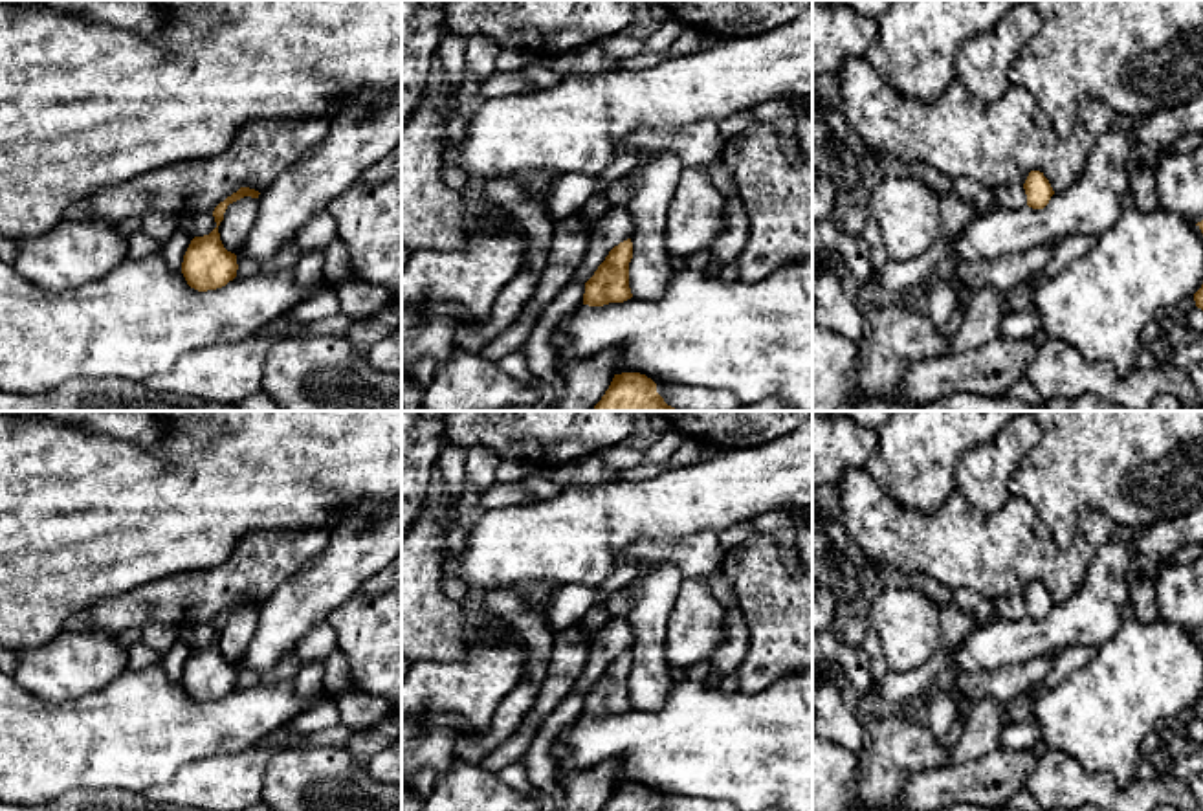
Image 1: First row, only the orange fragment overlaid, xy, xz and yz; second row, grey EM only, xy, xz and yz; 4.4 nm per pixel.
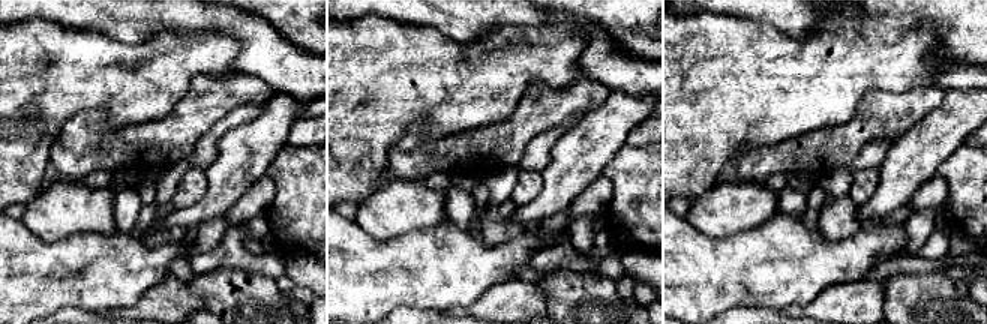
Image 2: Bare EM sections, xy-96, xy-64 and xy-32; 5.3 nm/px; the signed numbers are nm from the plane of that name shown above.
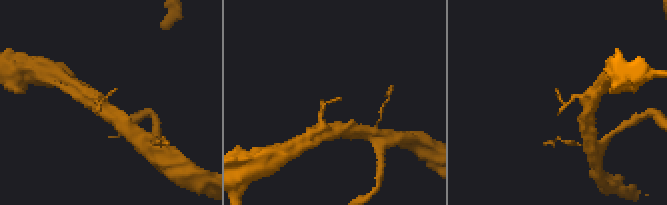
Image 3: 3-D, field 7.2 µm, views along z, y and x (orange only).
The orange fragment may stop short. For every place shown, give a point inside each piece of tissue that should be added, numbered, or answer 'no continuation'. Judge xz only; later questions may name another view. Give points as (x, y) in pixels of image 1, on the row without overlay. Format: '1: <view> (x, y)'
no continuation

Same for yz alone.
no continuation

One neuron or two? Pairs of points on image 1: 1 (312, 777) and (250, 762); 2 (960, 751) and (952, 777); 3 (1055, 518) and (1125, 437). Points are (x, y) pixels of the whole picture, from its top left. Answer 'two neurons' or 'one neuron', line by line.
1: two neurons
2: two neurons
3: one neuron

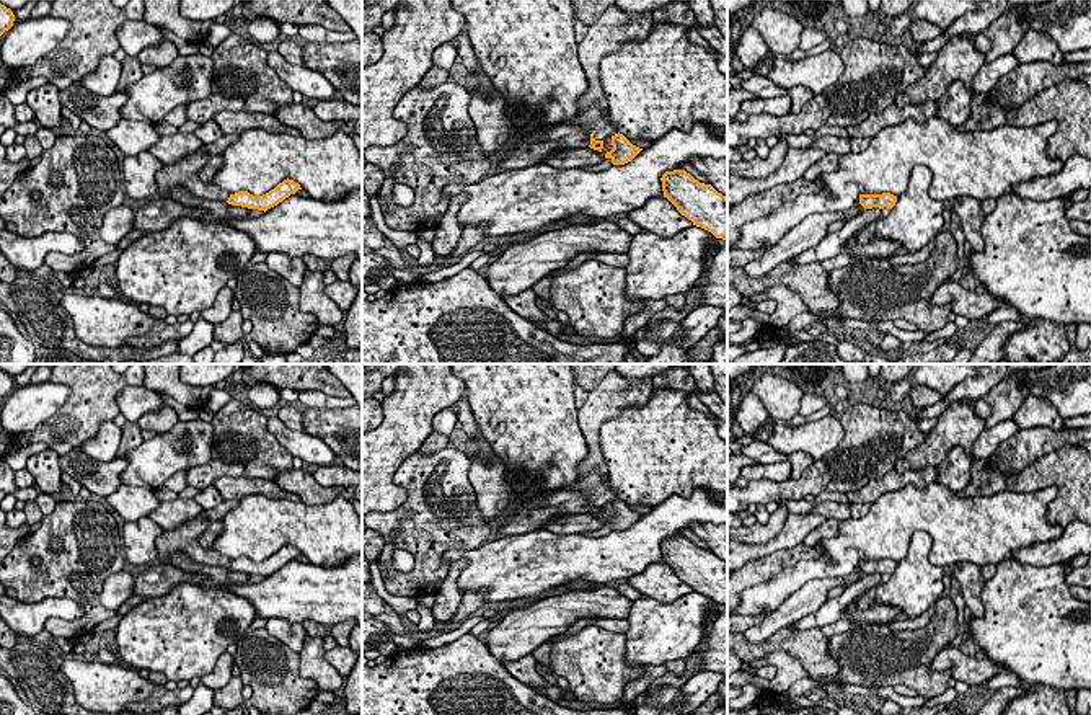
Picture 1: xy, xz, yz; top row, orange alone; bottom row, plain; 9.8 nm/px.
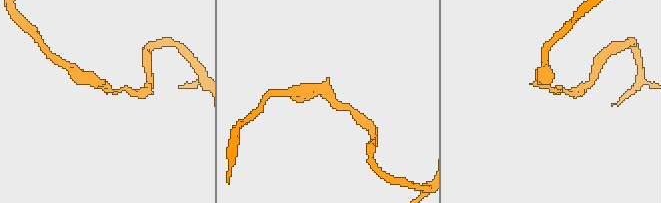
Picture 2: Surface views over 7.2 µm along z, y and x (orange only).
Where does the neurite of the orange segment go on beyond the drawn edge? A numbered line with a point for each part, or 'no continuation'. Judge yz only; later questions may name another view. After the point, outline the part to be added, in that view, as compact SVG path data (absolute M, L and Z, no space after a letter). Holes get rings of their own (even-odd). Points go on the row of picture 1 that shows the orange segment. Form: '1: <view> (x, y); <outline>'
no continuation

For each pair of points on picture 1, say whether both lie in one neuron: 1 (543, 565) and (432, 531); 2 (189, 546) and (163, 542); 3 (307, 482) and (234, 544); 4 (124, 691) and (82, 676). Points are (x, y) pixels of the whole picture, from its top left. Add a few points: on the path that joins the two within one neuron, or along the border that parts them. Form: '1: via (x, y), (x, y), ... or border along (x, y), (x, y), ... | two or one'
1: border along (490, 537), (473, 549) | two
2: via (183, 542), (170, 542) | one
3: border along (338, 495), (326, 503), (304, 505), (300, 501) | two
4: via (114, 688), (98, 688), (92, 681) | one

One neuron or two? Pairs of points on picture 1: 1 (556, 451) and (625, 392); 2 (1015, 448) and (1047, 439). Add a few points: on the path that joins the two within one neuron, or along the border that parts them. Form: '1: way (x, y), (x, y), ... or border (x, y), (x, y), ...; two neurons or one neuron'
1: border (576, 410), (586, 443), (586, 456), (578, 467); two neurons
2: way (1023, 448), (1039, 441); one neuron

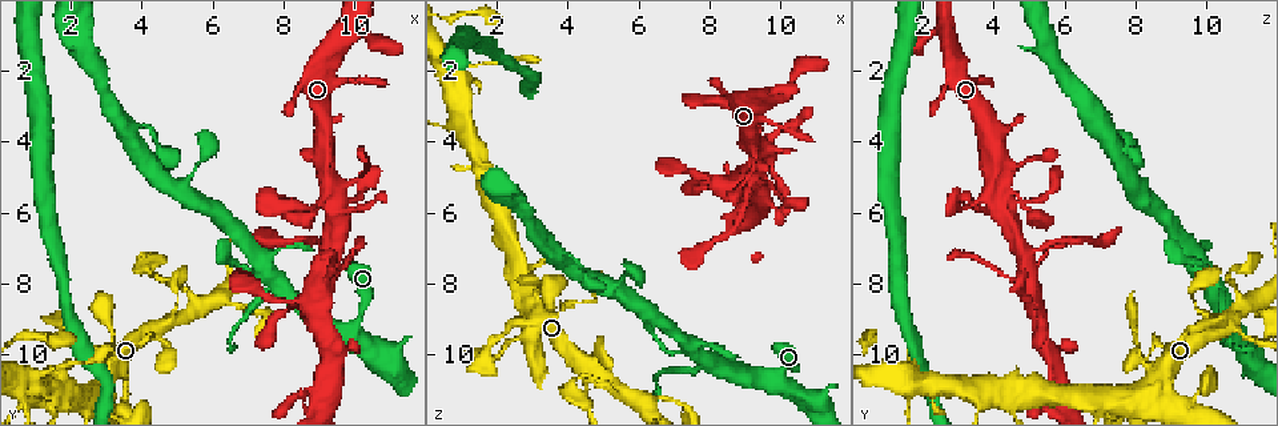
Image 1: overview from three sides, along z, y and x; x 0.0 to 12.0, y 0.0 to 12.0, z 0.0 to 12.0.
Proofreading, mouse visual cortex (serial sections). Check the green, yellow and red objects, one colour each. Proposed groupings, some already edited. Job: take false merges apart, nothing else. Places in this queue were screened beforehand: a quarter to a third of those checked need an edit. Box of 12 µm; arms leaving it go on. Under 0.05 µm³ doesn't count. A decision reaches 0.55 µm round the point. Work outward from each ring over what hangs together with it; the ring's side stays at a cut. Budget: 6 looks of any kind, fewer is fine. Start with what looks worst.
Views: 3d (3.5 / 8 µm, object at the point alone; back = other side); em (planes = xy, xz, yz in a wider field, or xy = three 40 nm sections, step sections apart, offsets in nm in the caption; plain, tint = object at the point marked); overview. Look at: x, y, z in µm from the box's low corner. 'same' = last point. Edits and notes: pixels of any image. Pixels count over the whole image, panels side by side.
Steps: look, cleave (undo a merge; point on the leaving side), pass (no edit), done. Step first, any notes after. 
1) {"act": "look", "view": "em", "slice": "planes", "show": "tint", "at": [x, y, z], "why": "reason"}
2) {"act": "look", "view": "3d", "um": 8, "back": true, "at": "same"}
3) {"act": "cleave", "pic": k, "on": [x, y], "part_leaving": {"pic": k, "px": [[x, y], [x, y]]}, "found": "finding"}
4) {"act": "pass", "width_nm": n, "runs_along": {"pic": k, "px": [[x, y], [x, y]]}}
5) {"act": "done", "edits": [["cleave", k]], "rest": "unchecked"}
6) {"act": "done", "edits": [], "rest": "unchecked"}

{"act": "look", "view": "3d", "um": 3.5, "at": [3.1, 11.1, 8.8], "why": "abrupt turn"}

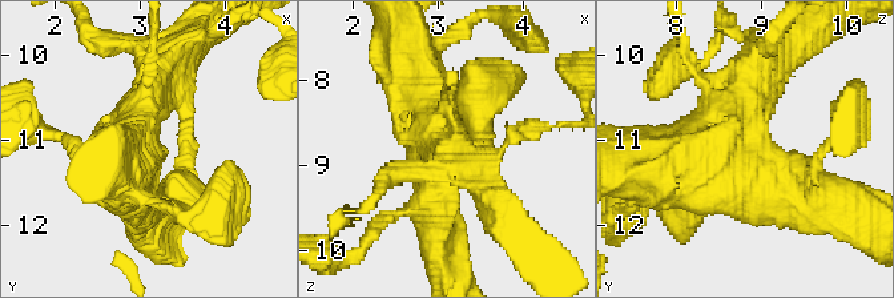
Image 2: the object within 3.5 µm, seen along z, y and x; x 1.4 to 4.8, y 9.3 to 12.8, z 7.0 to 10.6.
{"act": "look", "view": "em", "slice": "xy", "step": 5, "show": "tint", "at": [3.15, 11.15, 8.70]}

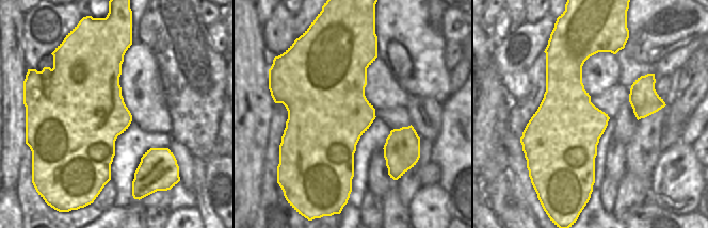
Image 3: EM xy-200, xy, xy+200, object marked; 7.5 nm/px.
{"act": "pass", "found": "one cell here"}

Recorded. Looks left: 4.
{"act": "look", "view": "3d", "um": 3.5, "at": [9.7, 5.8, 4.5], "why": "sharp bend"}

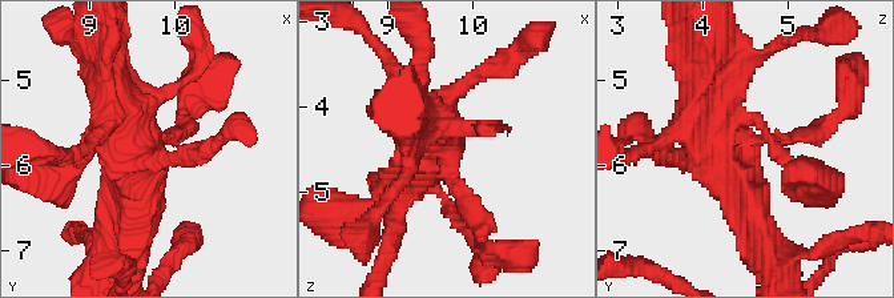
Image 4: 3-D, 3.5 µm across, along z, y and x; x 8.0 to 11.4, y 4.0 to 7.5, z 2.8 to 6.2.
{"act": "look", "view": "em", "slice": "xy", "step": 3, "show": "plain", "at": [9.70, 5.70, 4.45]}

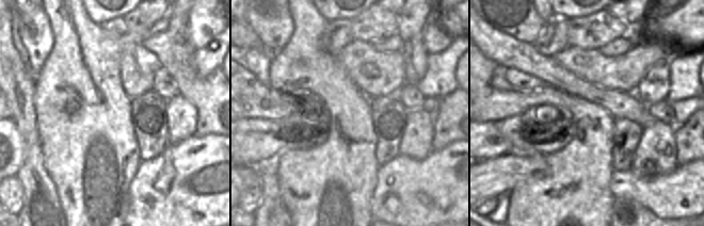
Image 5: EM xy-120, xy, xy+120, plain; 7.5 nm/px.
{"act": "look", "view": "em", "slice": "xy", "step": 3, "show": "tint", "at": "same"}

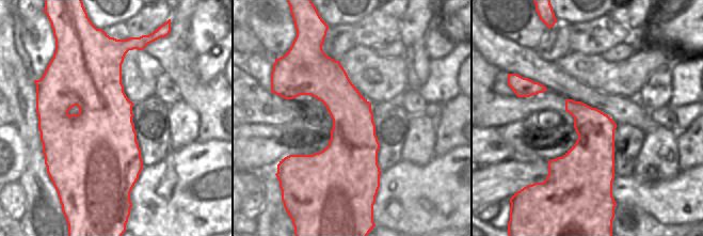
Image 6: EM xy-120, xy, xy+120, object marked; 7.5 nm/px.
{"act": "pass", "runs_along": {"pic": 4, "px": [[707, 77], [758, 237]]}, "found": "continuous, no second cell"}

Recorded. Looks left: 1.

◆ TRY IT
From the entries, copy every line in which the word "cleave" occurs.

◆ RESPONSE
Steps: look, cleave (undo a merge; point on the leaving side), pass (no edit), done. Step first, any notes after. 
3) {"act": "cleave", "pic": k, "on": [x, y], "part_leaving": {"pic": k, "px": [[x, y], [x, y]]}, "found": "finding"}
5) {"act": "done", "edits": [["cleave", k]], "rest": "unchecked"}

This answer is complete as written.